横尾氏も参加は承諾したが「人類の進歩と調和」というテーマは受け入れられなかったそうだ。
なんとか裏切ることはできないか。

  任された「せんい館」の構想を練るうち、建物を未完のまま「完成させる」アイデアを思いつく。
周囲に工事用の足場を残し、建築のプロセスをそのまま作品として披露する。

日米繊維交渉に忙殺されていた東洋紡の会長、谷口豊三郎氏に直談判して説得、プロジェクトを実現させた。
当時33歳。前衛グラフィックデザイナーが手がけたパビリオン、いま見ても抜群にクールでかっこいい。

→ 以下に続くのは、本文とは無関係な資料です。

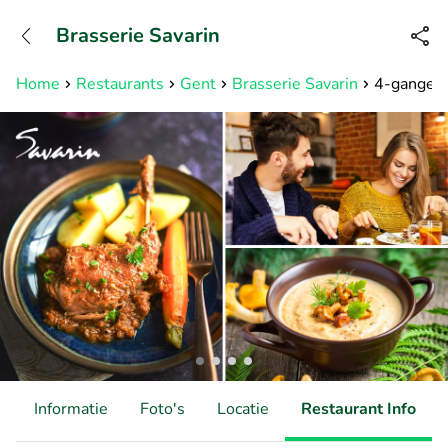
+31882050505
Brasserie Savarin
Bereikbaar tot 23:00 uur
Home
Restaurants
Gent
Brasserie Savarin
4-gangen w
d
Informatie
Foto's
Locatie
Restaurant Info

スキーのジャンプ台に似たスロープ上の屋根から、真っ赤なドームが顔を出す。
同色のパイプで組んだ足場の上にはヘルメットを被った人形が何体語っている。

  遠くから見ると、作業中に見えただろう。
予算がなくなって放置されたなど散々に言われたらしい。

  そのころを振り返り、横尾氏が昨年、週刊朝日に記していた。
来年4月に開催する大阪・関西万博も準備が遅い、間に合うのかとしきりに心配されている。

  だが横尾氏は言う。
人間は「未完で生まれて未完で生きて、未完で死ぬ。こてでいいではないか」と。